DeMarco first appeared before lawmakers on the House Natural Resources Committee in late July but followed up at the end of August with more specific answers to legislators’ questions about munitions and equipment used by law enforcement. His answers, submitted in written form, were shared with The Post this week by congressional staff of the Natural Resources Committee.

De Marco told lawmakers he felt compelled to come forward as a witness because he found the events at Lafayette Square “deeply disturbing.” His attorney, David Laufman, said DeMarco hopes lawmakers will continue to investigate the federal response.

“That anyone in the Department of Defense referred to American citizens exercising their First Amendment rights as ‘potential adversaries’ and even contemplated the use of an ADS on the streets of our nation’s capital is deeply disturbing and calls for further investigation,” Laufman said.

DeMarco also testified that a stash of M4 carbine assault rifles was transferred from Fort Belvoir to the D.C. Armory on June 1 and that transfers of ammunition from states such as Missouri and Tennessee arrived in subsequent days.

By mid-June, about 7,000 rounds of 5.56mm and 7.62mm ammunition rounds had been transferred to the D.C. Armory, DeMarco said.

He did not specify what the ammunition was for, and the D.C. National Guard did not respond to questions about the weapons transfers.

In late June, Congress opened an investigation into tactics used by federal law enforcement officers to clear protesters in and around Lafayette Square.

Monahan and DeMarco testified on the same day in July, at which time Monahan said the area around Lafayette Square was cleared June 1 so construction crews could erect a taller fence than the temporary barricades that had closed off the area.

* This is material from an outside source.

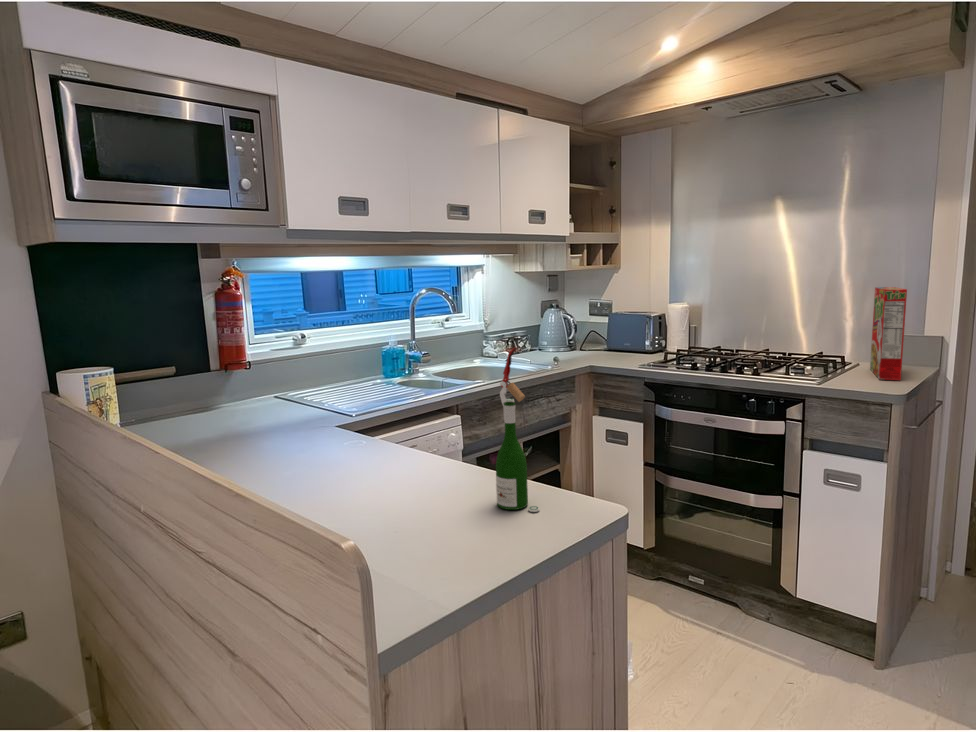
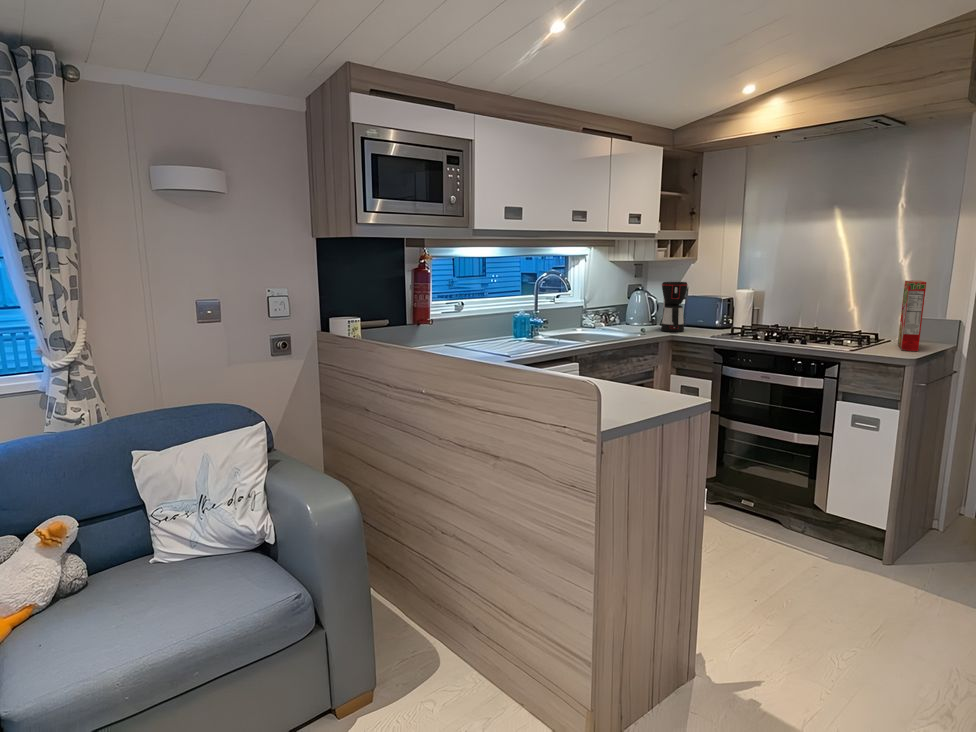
coffee maker: none [575,296,608,360] -> present [661,282,688,332]
wine bottle: present [496,348,539,512] -> none [632,305,658,401]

The action followed a night in which a Park Service building was set on fire.

DeMarco told legislators that, having served in a combat zone where he spent time assessing various threats, he did not feel threatened at any point by protesters near the White House “or assess them to be violent.”

“From my observation, these demonstrators — our fellow American citizens — were engaged in the peaceful expression of their First Amendment rights,” he said. “Yet they were subjected to an unprovoked escalation and excessive use of force.”

Tim Elfrink contributed to this report.